A Jewish-American anti-Zionist group has shared a social media post honouring Ghassan Kanafani, a former spokesperson for the Popular Front for the Liberation of Palestine (PFLP), on the anniversary of his assassination.
The official Instagram of the New York City branch of IfNotNow, which describes itself as “NYC Jews organizing our community to end US support for Israel’s apartheid system”, shared a post from I Witness Silwan and Jewish Voice for Peace, which read: “We remember Ghassan Kanafani, Palestinian resistance writer assassinated by Israel’s Mossad agency on July 8, 1972.”
The post displayed a mural of Kanafani’s eyes in Silwan, which it described as being in “occupied Jerusalem, Palestine” and included quotes praising his “cultural resistance” and describing him as a martyr.
It was accompanied by the caption: “Kanafani’s “resistance literature” moved the world to connect with Palestinian experiences of struggle, exile, love, and loss.
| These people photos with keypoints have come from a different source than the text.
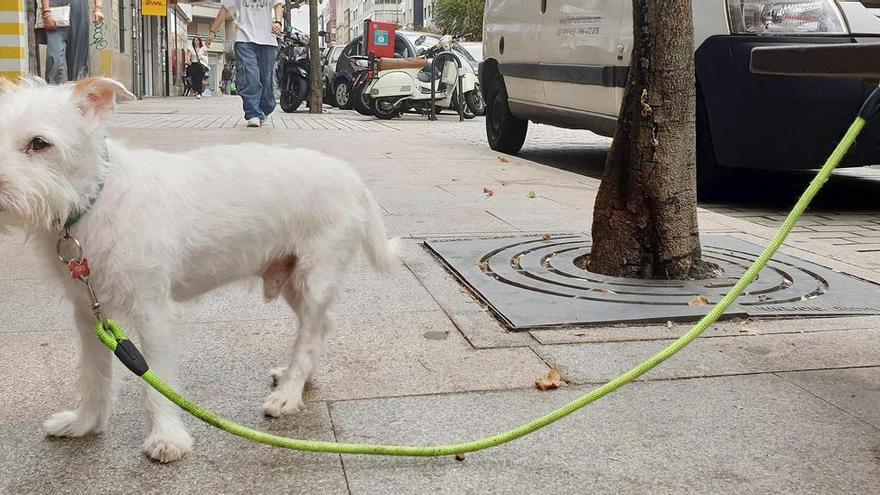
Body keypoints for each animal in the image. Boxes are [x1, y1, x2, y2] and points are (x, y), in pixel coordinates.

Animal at [0, 77, 398, 464]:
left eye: (39, 144)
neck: (94, 200)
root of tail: (351, 178)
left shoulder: (152, 310)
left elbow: (156, 380)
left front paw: (166, 437)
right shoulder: (89, 313)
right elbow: (93, 376)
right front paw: (85, 423)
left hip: (315, 277)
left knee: (311, 333)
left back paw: (288, 393)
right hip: (292, 279)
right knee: (320, 326)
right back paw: (297, 379)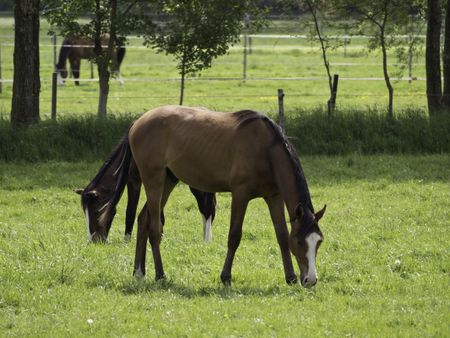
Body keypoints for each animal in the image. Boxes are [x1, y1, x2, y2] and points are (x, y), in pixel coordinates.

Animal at [75, 140, 216, 243]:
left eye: (96, 211)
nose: (94, 240)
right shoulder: (134, 181)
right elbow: (135, 211)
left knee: (206, 206)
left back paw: (207, 238)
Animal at [92, 105, 324, 288]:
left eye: (318, 242)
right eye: (301, 242)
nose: (310, 280)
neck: (265, 149)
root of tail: (137, 123)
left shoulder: (274, 196)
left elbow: (281, 236)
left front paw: (290, 276)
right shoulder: (240, 194)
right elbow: (234, 236)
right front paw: (226, 277)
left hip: (168, 180)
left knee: (143, 221)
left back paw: (139, 272)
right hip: (154, 181)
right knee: (155, 228)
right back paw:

"The Israeli government felt so threatened by the power of his word, that they assassinated him on July 8, 1972, in Beirut, Lebanon. He was only 34 years old.”
It failed, however, to mention that, as well as being a leading novelist, Kanafani was the public face of the PFLP, which is proscribed as a terrorist group in the US, until his death.
He was assassinated in a car bombing carried out by Mossad in the wake of that year’s Lod Airport Massacre.
The attack was masterminded by the PFLP, which recruited member of the Japanese Red Army (a militant communist group) to assault what is now Ben-Gurion Airport in Tel Aviv. The three terrorists used Czechoslovakian assault rifles and grenades to kill 26 people and wound 80.
Kanafani himself was seen in photographs with the three perpetrators – Kōzō Okamoto, Tsuyoshi Okudaira and Yasuyuki Yasuda – in the run up to the attack and, as PFLP spokesperson, was the one who claimed responsibility for it on behalf of the group.
The massacre was among the deadliest terror attacks in Israeli history until the Hamas-led massacres on October 7, 2023.
IfNotNow has been contacted for comment.